Il s'approcha, lui passa son bras derrière les épaules et l'embrassa affectueusement sur le dessus de la tête, dans ses cheveux.

On voyait qu'il était ennuyé et que ses regrets étaient sincères. Judith savait que ce n'était pas le genre de type qui s'excuse souvent.


- Si je le tenais, ce Bobby ! gronda-t-il. Il faisait un geste comme s'il écrasait quelque chose entre les doigts de sa grosse main droite.

- Tu crois qu'ils vont l'arrêter ? demanda Judith.

- Ben bien sûr. Je suis persuadé que s'il est givré comme nous le pensons tous, il ne prend pas de précautions. Si ça se trouve, et si c'est bien lui qui a fait le coup, il a même utilisé sa propre voiture pour écraser ton ami.


Judith se cacha la tête dans les mains.


Il vint s'assoir à côté d'elle et lui prit le bras :

- Ecoute Juju, de toute façon, on savait que Berlin n'était pas l'enjeu majeur de ta saison. Tu as fait ta norme de grand-maître avec les points remportés à Paris, c'était l'objectif. Moi, je te propose de te reposer, de te changer les idées, d'oublier tout ça comme tu le peux. Si j'ai raison et qu'ils coincent rapidement ce fumier, il sera toujours temps d'aviser. Nous ne sommes pas en peine de trouver un hôtel à Berlin au dernier moment et, compte tenu de ton classement désormais, ton inscription tardive ne poserait pas de problème avec l'organisateur du tournoi. On fera selon ce qu'il va se passer. On fera surtout comme tu le sens, c'est toi qui joue, ce n'est pas le staff ni moi.
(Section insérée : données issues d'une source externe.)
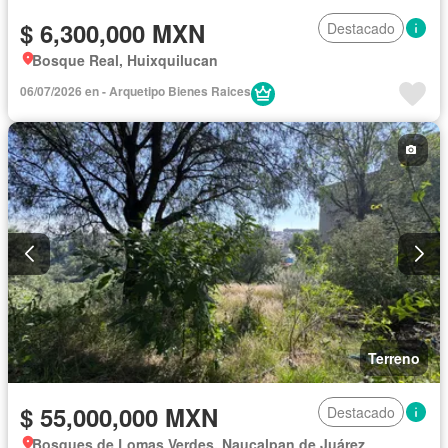
$ 6,300,000 MXN
Destacado
Bosque Real, Huixquilucan
06/07/2026 en - Arquetipo Bienes Raices
Terreno
$ 55,000,000 MXN
Destacado
Bosques de Lomas Verdes, Naucalpan de Juárez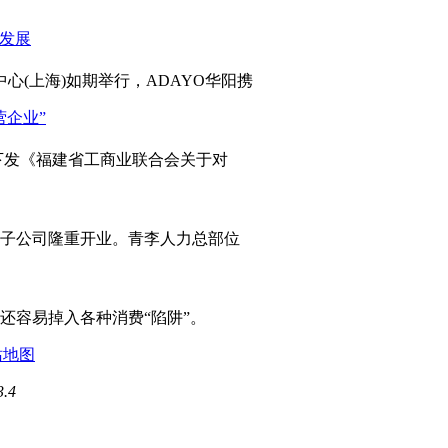
心(上海)如期举行，ADAYO华阳携
发《福建省工商业联合会关于对
岛子公司隆重开业。青李人力总部位
容易掉入各种消费“陷阱”。
站地图
3.4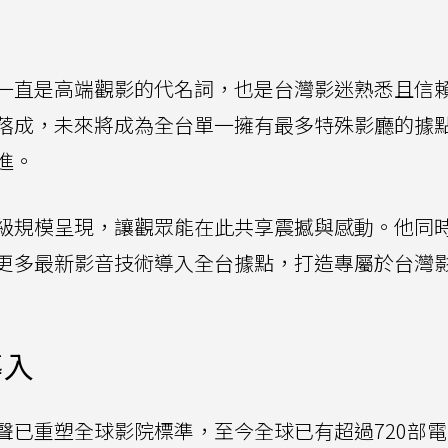
一直是高端觀影的代名詞，也是台灣影迷熟悉且信
落成，未來將成為全台單一擁有最多特殊影廳的據
進。
級規模呈現，讓觀眾能在此共享震撼與感動。他同
更多最新影音技術導入全台據點，打造專屬於台灣
導入
聲已重塑全球影院標準，至今全球已有超過720部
- Merci Paolo, dit simplement Judith.


Son smartphone se mit à sonner. Numéro masqué, indiquait l'écran.

Elle blêmit et son visage se décomposa.


Célia regarda Paolo et lui fit de gros yeux écarquillés en lui désignant le téléphone du regard, pour lui montrer que l'appel venait sans doute encore de ce maniaque.

- Réponds, lui dit Paolo.

Judith saisit lentement l'appareil et prit l'appel.

- Allo, dit-elle d'une voix mal assurée.


Comme d'habitude, il y eut un instant de silence à l'autre bout, puis un souffle, et enfin la voix au drôle de timbre dit lentement, d'un ton monocorde :

- Judith, c'est Bobby. Ton ami est mort, Dieu l'a puni.
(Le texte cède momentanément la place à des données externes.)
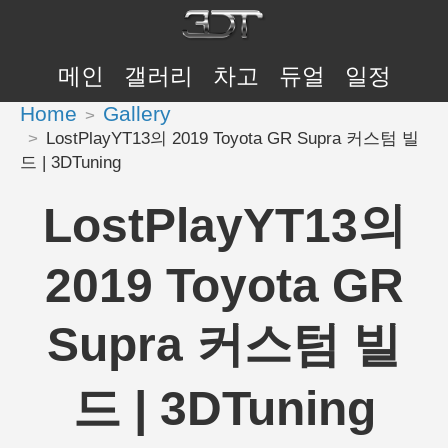
메인
갤러리
차고
듀얼
일정
Home
Gallery
LostPlayYT13의 2019 Toyota GR Supra 커스텀 빌
드 | 3DTuning
LostPlayYT13의
2019 Toyota GR
Supra 커스텀 빌
드 | 3DTuning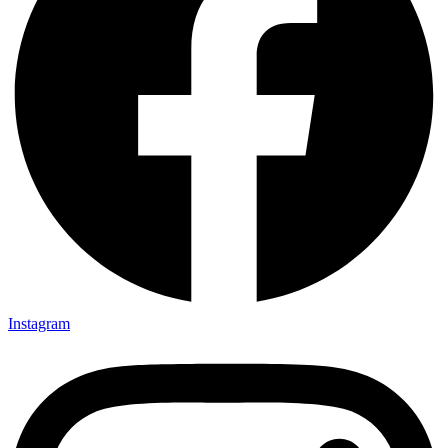
Instagram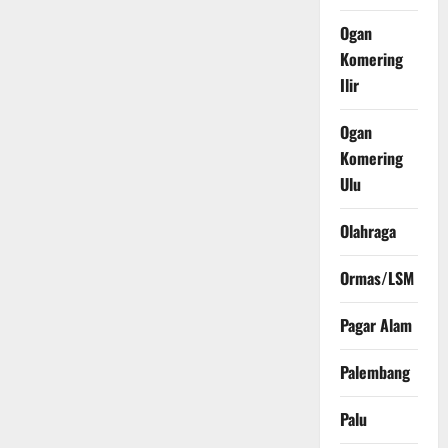
Ogan
Komering
Ilir
Ogan
Komering
Ulu
Olahraga
Ormas/LSM
Pagar Alam
Palembang
Palu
Judith ne pouvait plus articuler un son.

Paolo lui arracha le téléphone et hurla :

- Ecoute bien ce que je vais te dire, espèce de cinglé, si je te trouve, je te crève, t'as compris, je t'éclate la gueule, tu vas regretter tes conneries !

Bobby avait déjà raccroché.

Paolo n'avait même pas pu entendre sa voix.
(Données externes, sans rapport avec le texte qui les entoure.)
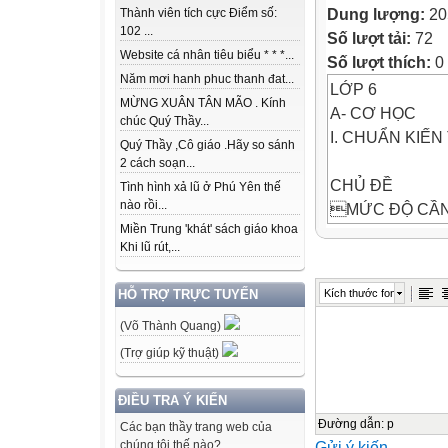
Dung lượng:
20
Thành viên tích cực Điểm số:
102 ...
Số lượt tải:
72
Website cá nhân tiêu biểu * * *...
Số lượt thích:
0
Năm mơi hanh phuc thanh đat...
LỚP 6
MỪNG XUÂN TÂN MÃO . Kính
A- CƠ HỌC
chúc Quý Thầy...
I. CHUẨN KIẾN
Quý Thầy ,Cô giáo .Hãy so sánh
2 cách soạn...
CHỦ ĐỀ
Tình hình xả lũ ở Phú Yên thế
nào rồi...
MỨC ĐỘ CẦN
Miền Trung 'khát' sách giáo khoa
GHI CHÚ
Khi lũ rút,...

1. Đo độ dài. Đ
Kích thước font
HỖ TRỢ TRỰC TUYẾN
Kiến thức
(Võ Thành Quang)
- Nêu được một 
chúng.
(Trợ giúp kỹ thuật)
Kĩ năng
- Xác định được
ĐIỀU TRA Ý KIẾN
- Xác định được 
Đường dẫn
:
p
Các bạn thầy trang web của
Gửi ý kiến
chúng tôi thế nào?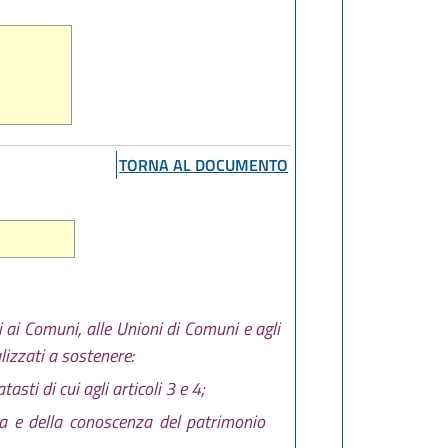
TORNA AL DOCUMENTO
i ai Comuni, alle Unioni di Comuni e agli
alizzati a sostenere:
asti di cui agli articoli 3 e 4;
tica e della conoscenza del patrimonio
Ce n'était pas forcément très habile de menacer ce type comme ça, pensa Célia.



Trois jours passèrent.

Célia allait à la boutique les matins et restait avec Judith les après-midis.

Une voiture de police banalisée avec deux hommes dedans était en permanence stationnée aux abords de la résidence, même la nuit. Dès qu'elle partait, une autre la remplaçait.

Judith ne trouva pas la force d''assister aux obsèques de Loïc.


Elles sortaient assez peu, toutes les deux. En fait, dès qu'elle mettait le nez dehors, Judith était terrorisée.

Elle essayait de jouer un peu aux échecs sur son ordinateur mais au bout de 10 minutes, ses mauvaises pensées prenaient le dessus. Il n'avait pas fallu longtemps pour que Loïc prenne une place dans sa tête et il était mort à cause d'elle, en quelque sorte...

Elle se dit que, sans Célia, elle serait devenue folle.


Etait-ce l'intervention de Paolo au téléphone qui avait désarçonné Bobby ? En tout cas, il ne donnait plus de nouvelles.

Plus d'appels.

Plus de lettres.

Plus de mots dans la boîte aux lettres.

Qu'était-il en train de mijoter ? ne pouvait s'empêcher de se demander Judith.


La situation était devenue intenable.


Cependant, Paolo avait vu juste : le samedi en fin de matinée, le téléphone de Judith sonna.

C'était le commissariat.

- Mlle Malzen ? demanda le capitaine de police.

- Oui, que se passe-t-il ? l'interrogea Judith, redoutant encore une mauvaise nouvelle.


- Vous allez pouvoir dormir tranquille cette fois, lui dit-il, on le tient !!!